Task prompt
Write out the entries below exactly as they stand. Skip every image.

::::

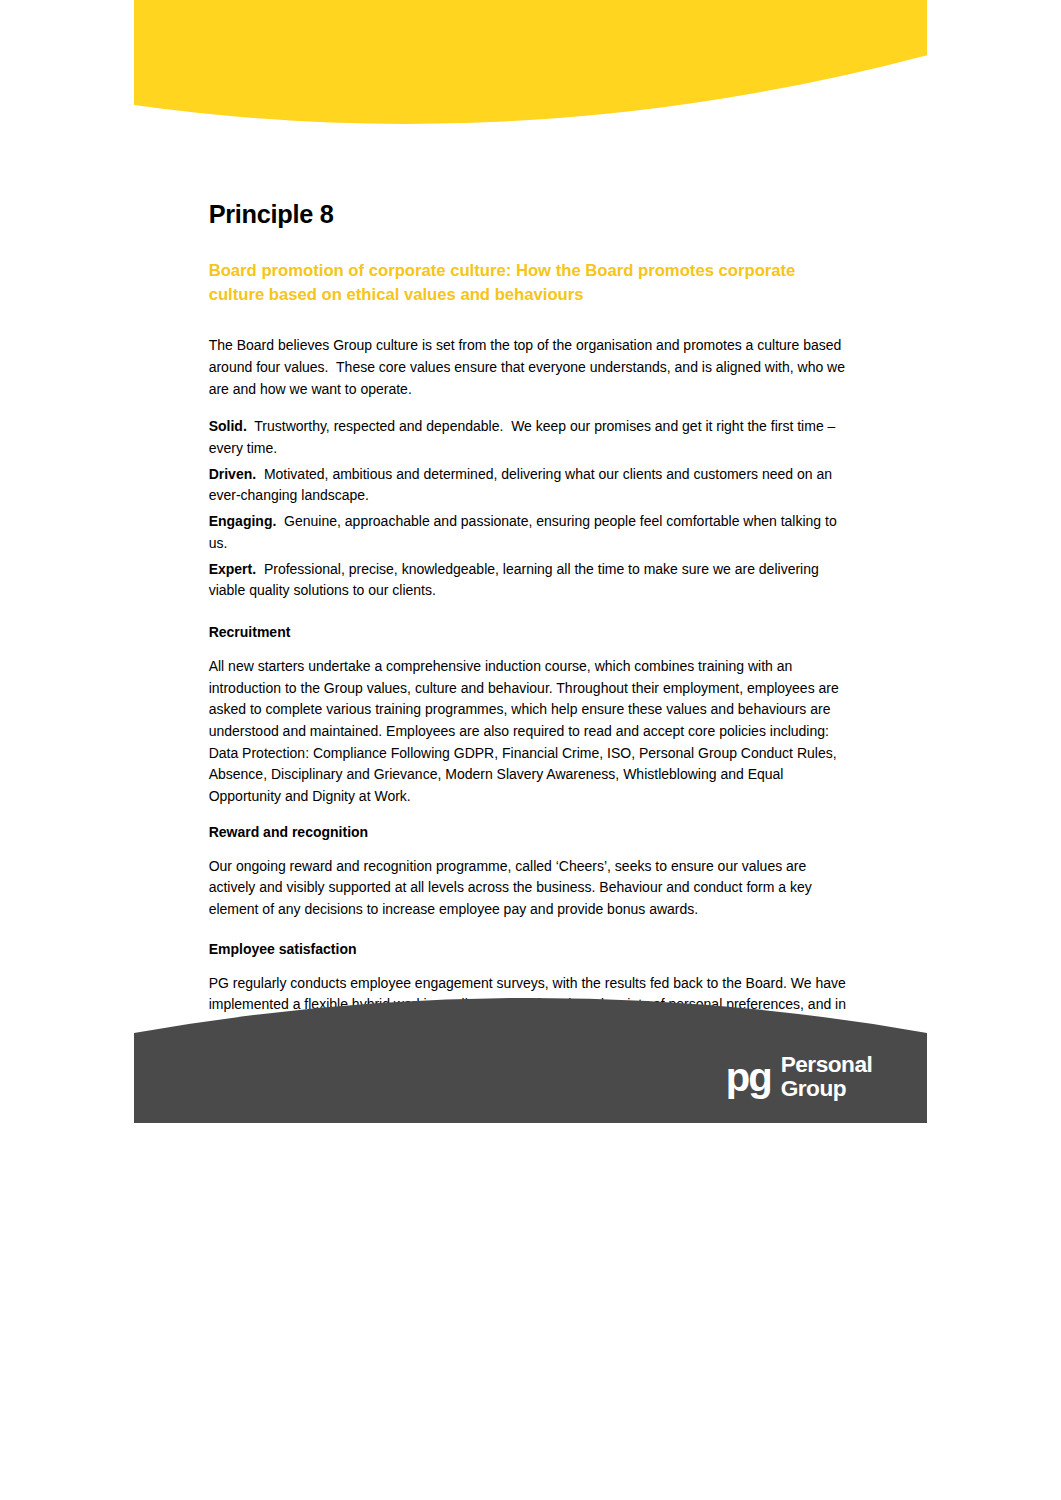Principle 8
Board promotion of corporate culture: How the Board promotes corporate culture based on ethical values and behaviours
The Board believes Group culture is set from the top of the organisation and promotes a culture based around four values. These core values ensure that everyone understands, and is aligned with, who we are and how we want to operate.
Solid. Trustworthy, respected and dependable. We keep our promises and get it right the first time – every time.
Driven. Motivated, ambitious and determined, delivering what our clients and customers need on an ever-changing landscape.
Engaging. Genuine, approachable and passionate, ensuring people feel comfortable when talking to us.
Expert. Professional, precise, knowledgeable, learning all the time to make sure we are delivering viable quality solutions to our clients.
Recruitment
All new starters undertake a comprehensive induction course, which combines training with an introduction to the Group values, culture and behaviour. Throughout their employment, employees are asked to complete various training programmes, which help ensure these values and behaviours are understood and maintained. Employees are also required to read and accept core policies including: Data Protection: Compliance Following GDPR, Financial Crime, ISO, Personal Group Conduct Rules, Absence, Disciplinary and Grievance, Modern Slavery Awareness, Whistleblowing and Equal Opportunity and Dignity at Work.
Reward and recognition
Our ongoing reward and recognition programme, called ‘Cheers’, seeks to ensure our values are actively and visibly supported at all levels across the business. Behaviour and conduct form a key element of any decisions to increase employee pay and provide bonus awards.
Employee satisfaction
PG regularly conducts employee engagement surveys, with the results fed back to the Board. We have implemented a flexible hybrid working policy to cater for a broad variety of personal preferences, and in 2021 PG achieved an 80% approval amongst employees for Social Connection.
pg
Personal
Group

::::

Exercise response
Principle 8
Board promotion of corporate culture: How the Board promotes corporate culture based on ethical values and behaviours
The Board believes Group culture is set from the top of the organisation and promotes a culture based around four values. These core values ensure that everyone understands, and is aligned with, who we are and how we want to operate.
Solid. Trustworthy, respected and dependable. We keep our promises and get it right the first time – every time.
Driven. Motivated, ambitious and determined, delivering what our clients and customers need on an ever-changing landscape.
Engaging. Genuine, approachable and passionate, ensuring people feel comfortable when talking to us.
Expert. Professional, precise, knowledgeable, learning all the time to make sure we are delivering viable quality solutions to our clients.
Recruitment
All new starters undertake a comprehensive induction course, which combines training with an introduction to the Group values, culture and behaviour. Throughout their employment, employees are asked to complete various training programmes, which help ensure these values and behaviours are understood and maintained. Employees are also required to read and accept core policies including: Data Protection: Compliance Following GDPR, Financial Crime, ISO, Personal Group Conduct Rules, Absence, Disciplinary and Grievance, Modern Slavery Awareness, Whistleblowing and Equal Opportunity and Dignity at Work.
Reward and recognition
Our ongoing reward and recognition programme, called ‘Cheers’, seeks to ensure our values are actively and visibly supported at all levels across the business. Behaviour and conduct form a key element of any decisions to increase employee pay and provide bonus awards.
Employee satisfaction
PG regularly conducts employee engagement surveys, with the results fed back to the Board. We have implemented a flexible hybrid working policy to cater for a broad variety of personal preferences, and in 2021 PG achieved an 80% approval amongst employees for Social Connection.
pg
Personal
Group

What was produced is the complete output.